Voila, il y aurait beaucoup d'autres choses à dire quand on compare la France à l'Italie, mais ce 3 points me semblent intéressant pour analyser la situation de l'emploi précaire en Italie. Je pense que certains aspects ne font que renforcer l’idée que les précaires italiens sont un peu figés mentalement, mais pour les comprendre et pas seulement critiquer il faut aussi considerer le contexte général du travail intellectuel en Italie.
Isacco
Merci pour cette longue explication et ces compléments d'information.
C'est vrai que je n'avais que résumer les choses dans mon billet. D'autre part je ne connais pas aussi bien la situation italienne que vous, évidemment. Je comprends totalement les raisons pour lesquelles on veuille rester dans la fonction publique et surtout rester dans le recherche plutot que de faire un travail peu en rapport avec ses compétences. Néanmoins, je souhaitais souligner les effets très négatifs que peut avoir un discours du type : "si je ne peux plus travailler dans la recherche, l'unique autre possibilité est d'être enseignant."... sans ne mentionner le secteur privé, en y soulignant ces limites par exemple : "dans le secteur privé, je ne pourrais travailler dans un département de R&D car les entreprises italiennes investissent très peu, ......".
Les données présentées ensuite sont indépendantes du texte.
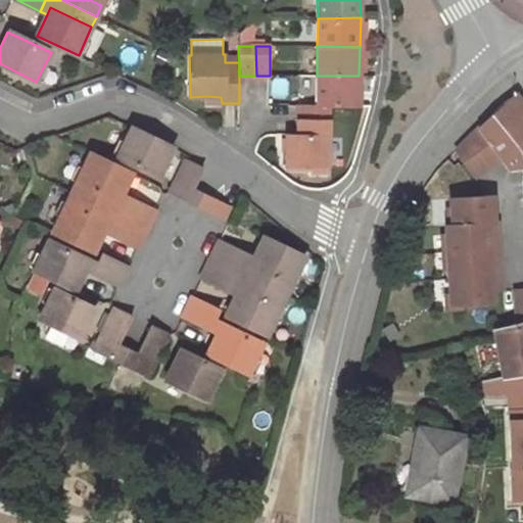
[(238,53),(225,54),(225,62),(239,62),(238,53)]
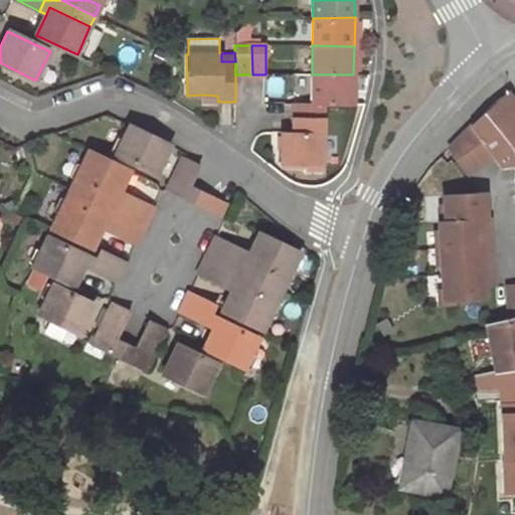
[(295,104),(294,118),(323,120),(322,105),(353,104),(353,74),(312,74),(312,104),(295,104)]
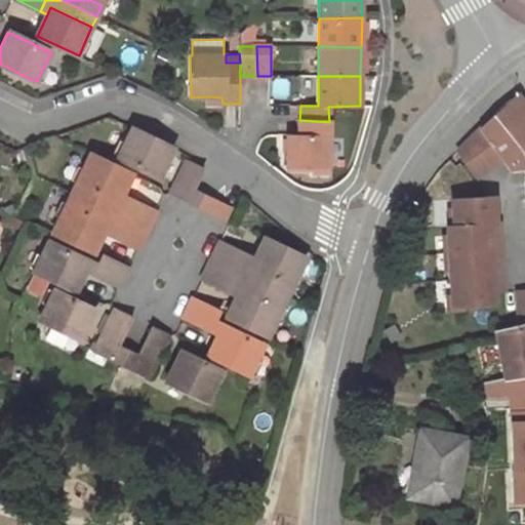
[(524,108),(524,105),(518,94),(508,102),(481,127),(485,132),(488,136),(524,108)]
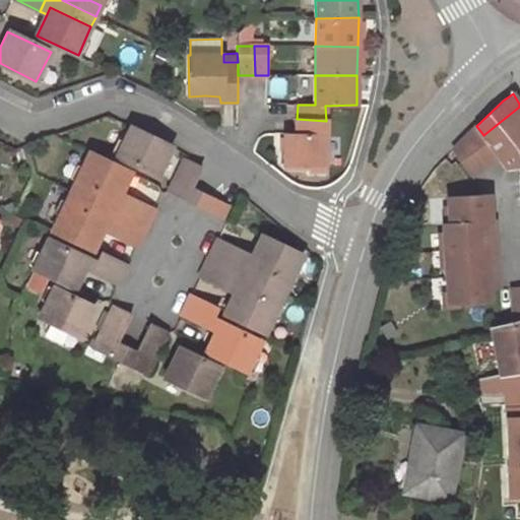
[(519,107),(483,135),(499,156),(508,169),(519,167),(519,107)]
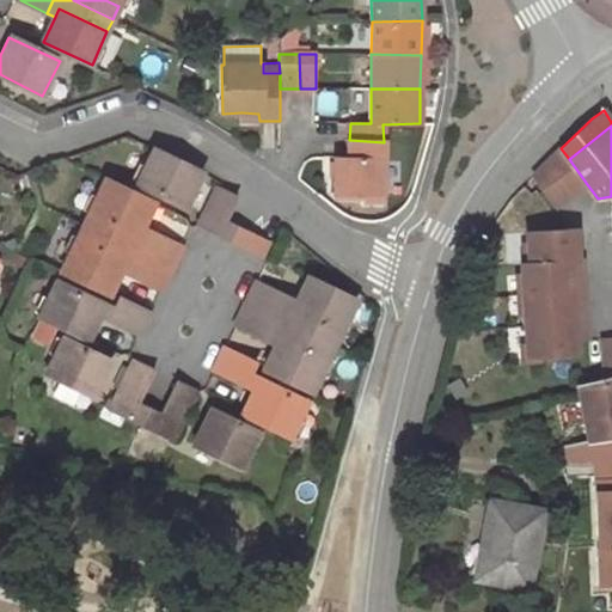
[(384,142),(349,140),(349,160),(336,161),(336,197),(384,199),(384,142)]
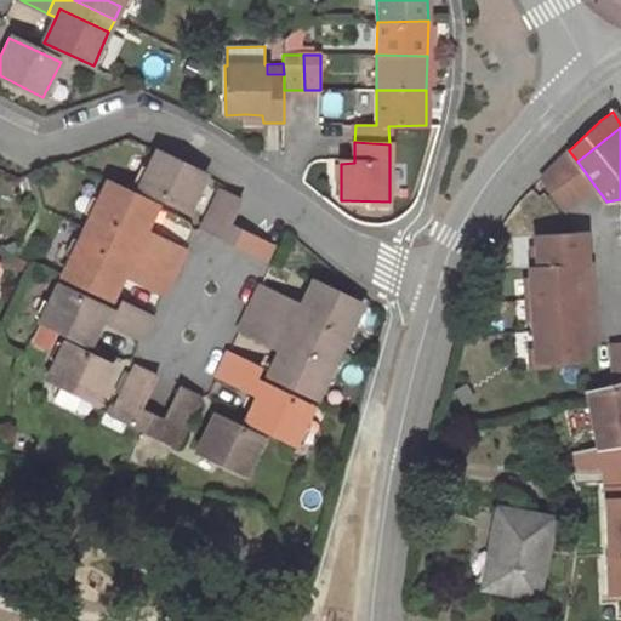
[(189,210),(208,174),(155,149),(138,187),(189,210)]
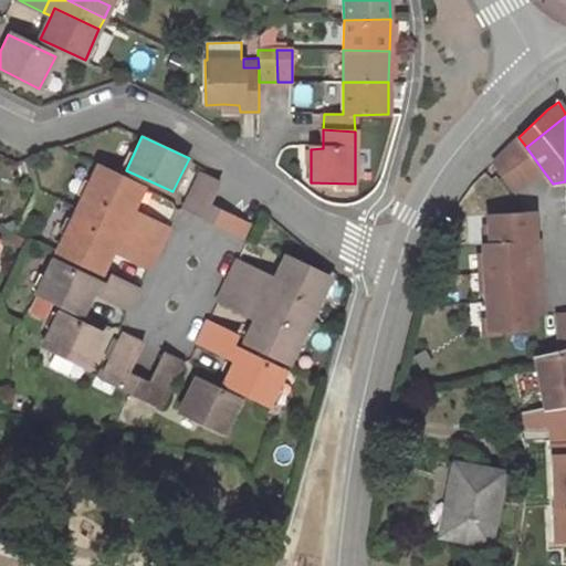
[(519,137),(506,150),(511,153),(523,143),(519,137)]
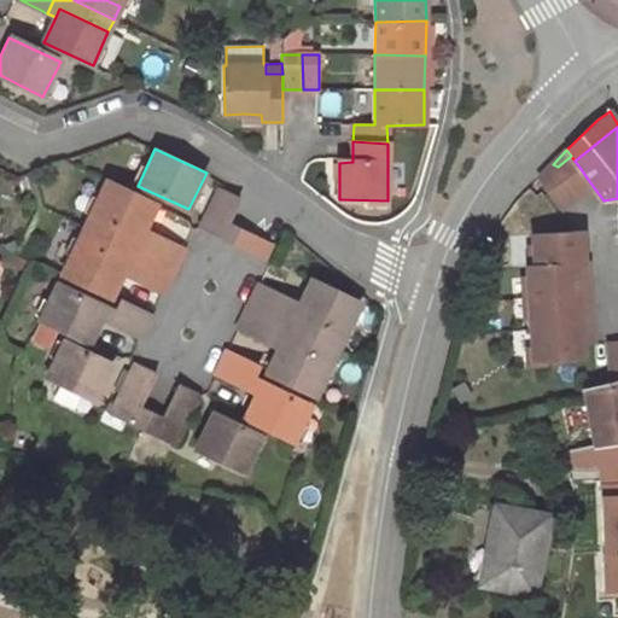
[(540,178),(561,208),(593,186),(575,161),(571,156),(558,167),(553,164),(540,178)]
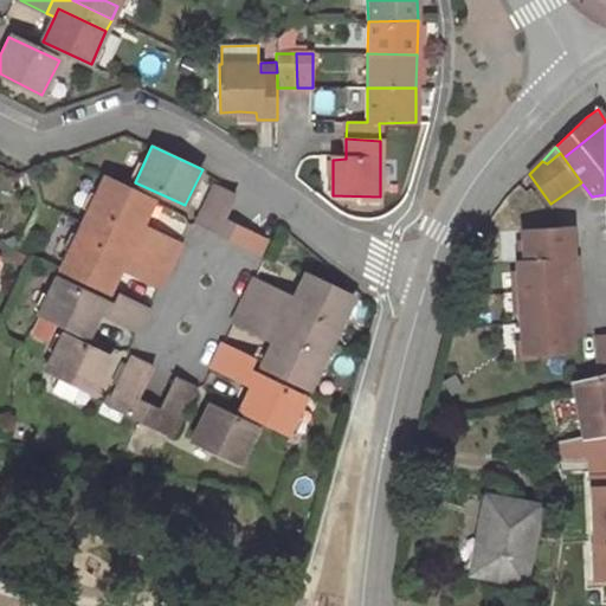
[(153,200),(105,175),(89,210),(137,233),(142,225),(153,200)]
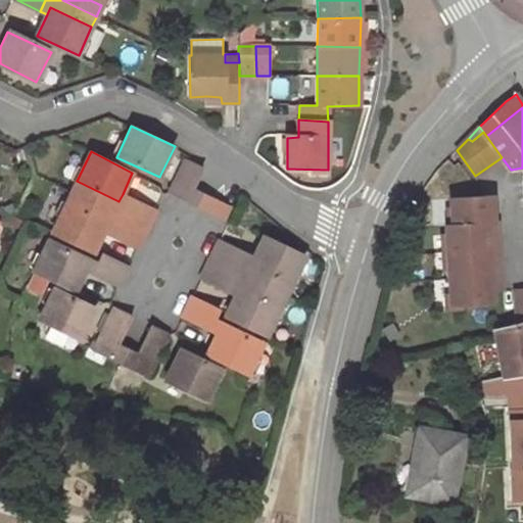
[(202,170),(186,161),(172,191),(188,199),(192,189),(202,170)]
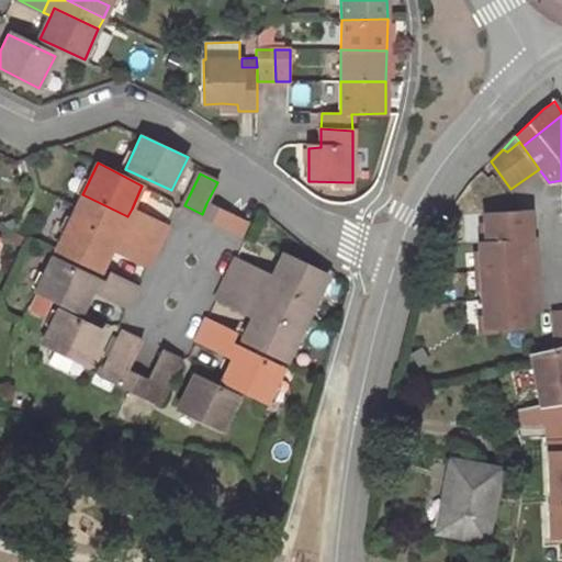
[(127,216),(82,194),(77,204),(132,232),(141,213),(132,209),(127,216)]
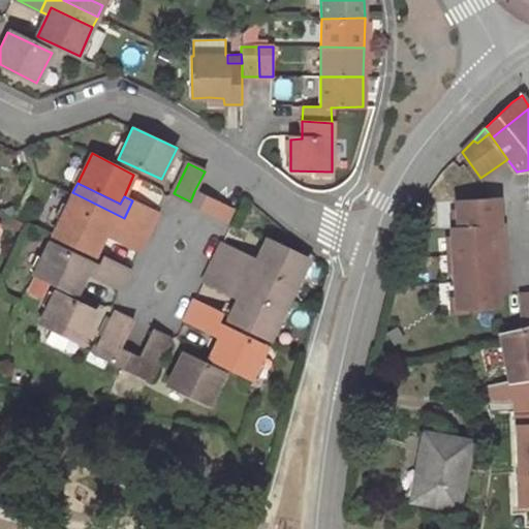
[(215,200),(194,191),(190,201),(210,212),(215,200)]
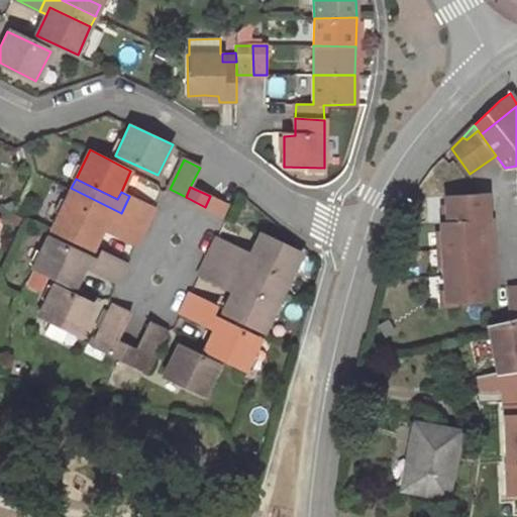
[(121,213),(71,188),(66,198),(108,219),(104,228),(112,232),(121,213)]
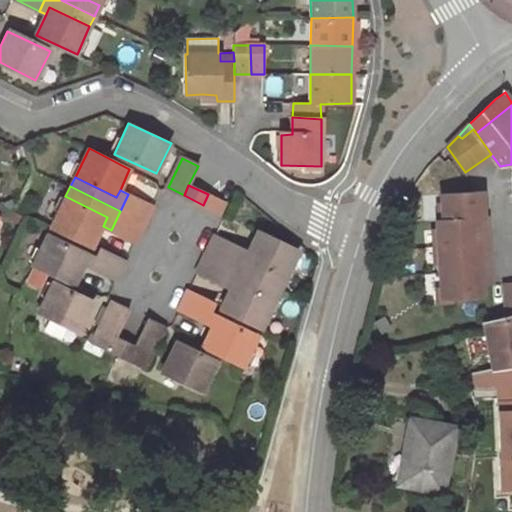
[(483,218),(481,192),(441,194),(443,220),(437,220),(442,297),(482,294),(481,282),(476,218),(483,218)]
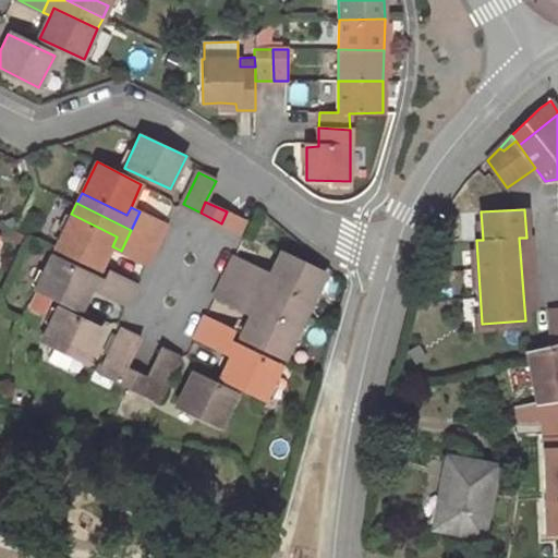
[(166,225),(140,211),(131,230),(156,243),(166,225)]
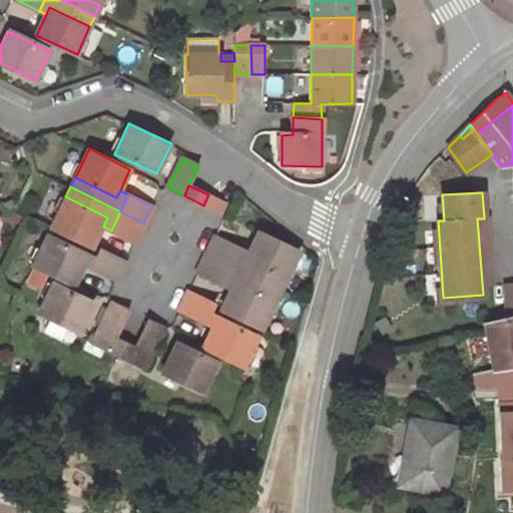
[(223,202),(208,194),(203,205),(217,212),(223,202)]
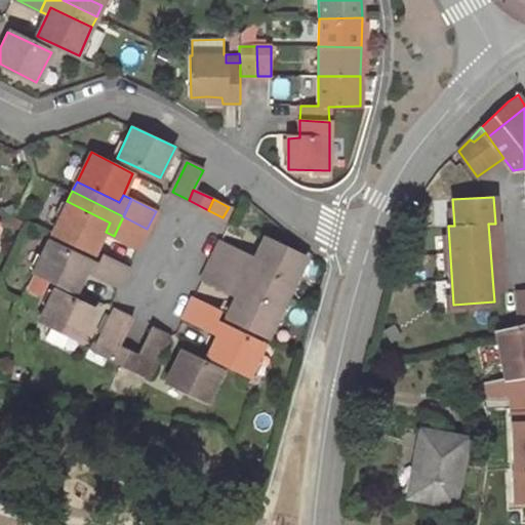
[(67,201),(52,231),(95,251),(106,232),(110,223),(67,201)]
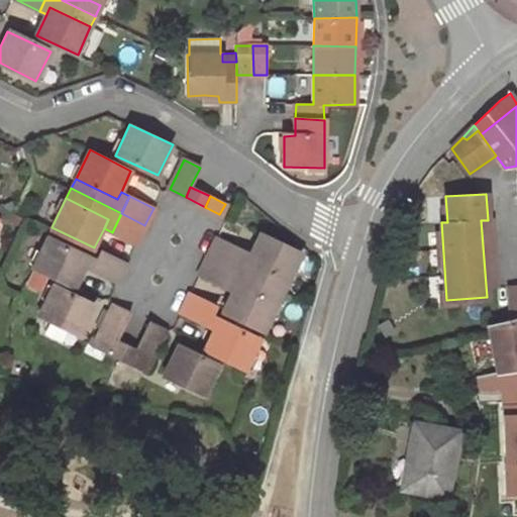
[(144,225),(121,213),(112,232),(136,244),(144,225)]
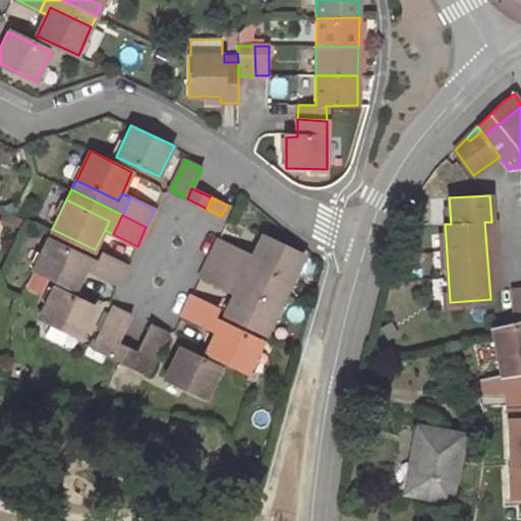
[(500,286),(495,222),(491,222),(484,222),(489,287),(500,286)]
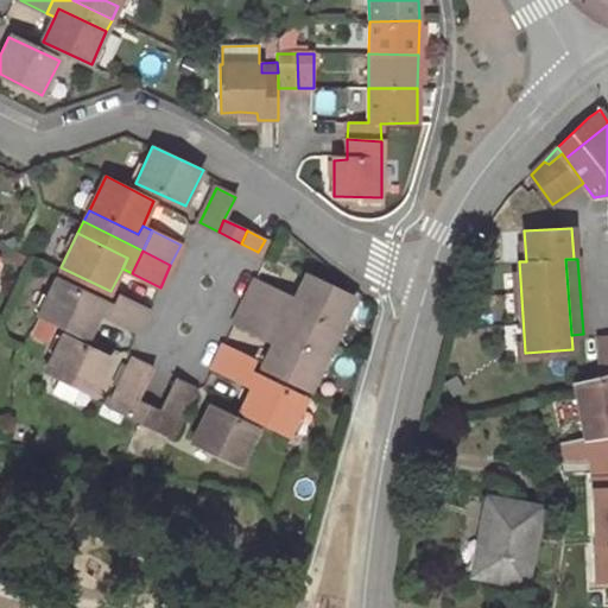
[(305,274),(293,298),(289,308),(340,334),(356,299),(305,274)]
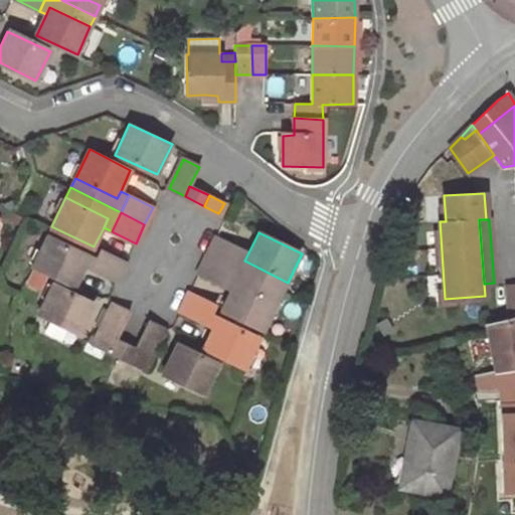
[(32,266),(74,287),(90,256),(46,235),(32,266)]
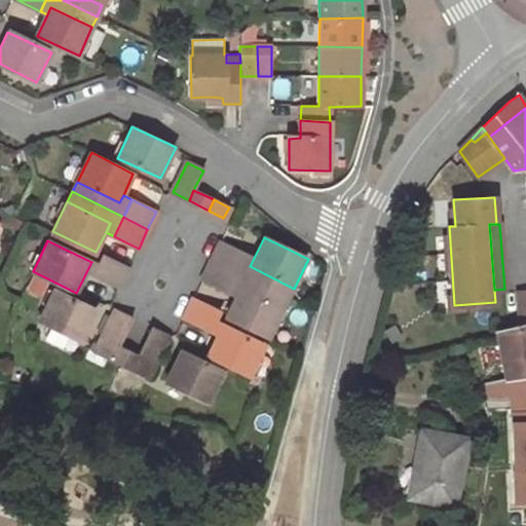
[(239,272),(248,255),(221,242),(213,260),(239,272)]
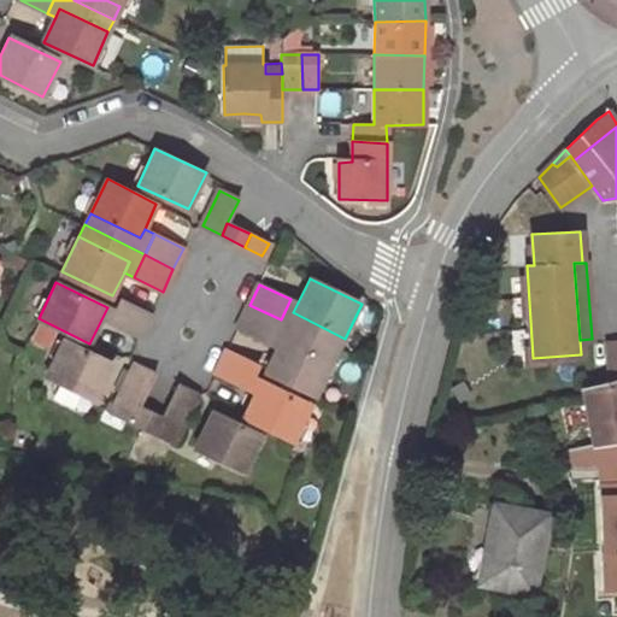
[(298,303),(291,299),(281,319),(340,350),(345,339),(293,312),(298,303)]
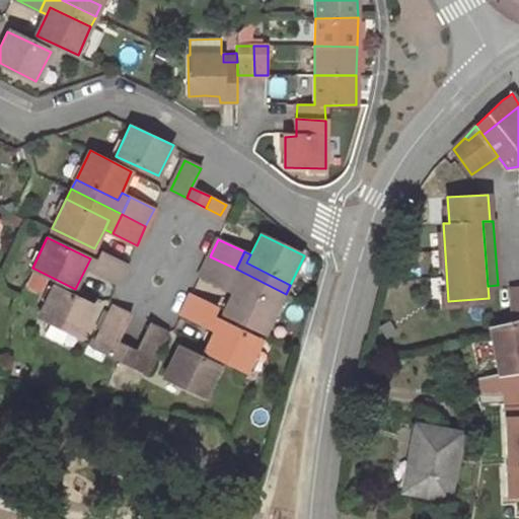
[(91,271),(119,284),(127,266),(100,252),(91,271)]
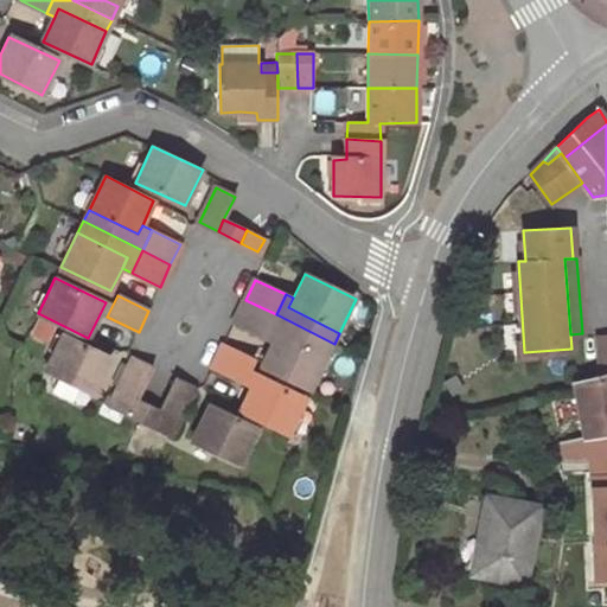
[(266,337),(276,314),(246,300),(235,323),(266,337)]
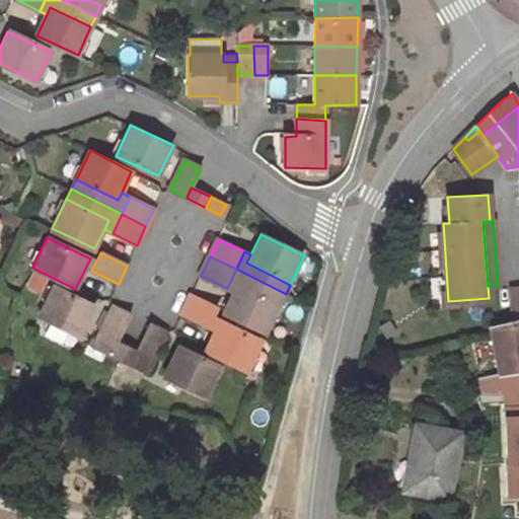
[(286,294),(236,269),(227,288),(233,291),(239,281),(282,302),(286,294)]
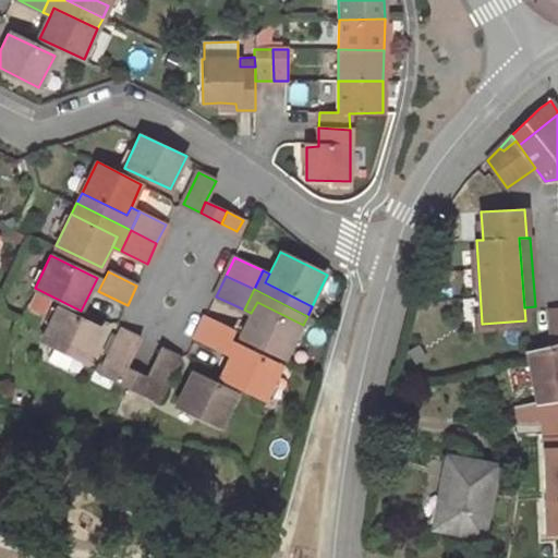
[(251,313),(241,336),(287,359),(303,325),(257,302),(251,313)]
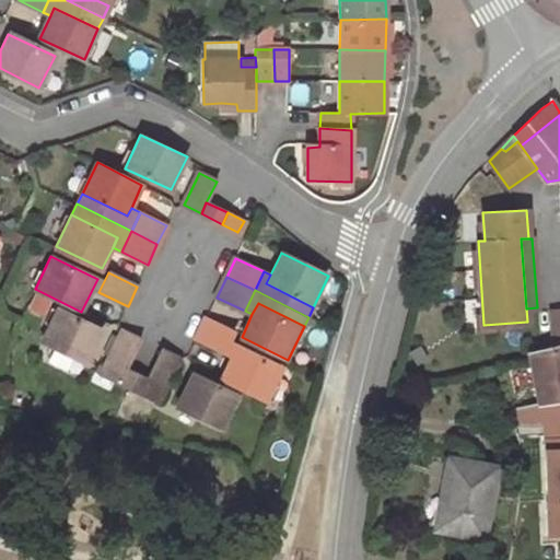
[(102,331),(56,310),(42,341),(88,362),(102,331)]
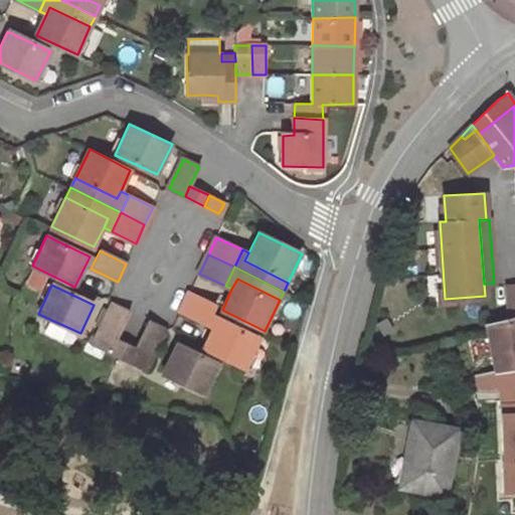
[(216,307),(191,294),(182,313),(208,325),(216,307)]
D'autre part, je serais presque prêt à faire le même constat pour les fonctionnaires en France (à savoir qu'ils ne voient pas autre chose que la fonction publique comme possibilité).
Maintenant je suis d'accord ! Il faut aussi dire que pour les italiens comme pour les français c'est dure de renoncer à la sécurité de l'emploi (ou plutôt à l'espoir de sécurité d'emploi!) que représente la fonction publique.
Ma réaction est venue aussi parce que depuis que je suis ici (fin 2003), la situation et les perspectives d'emplois stable dans notre domaine n'ont jamais été aussi noire.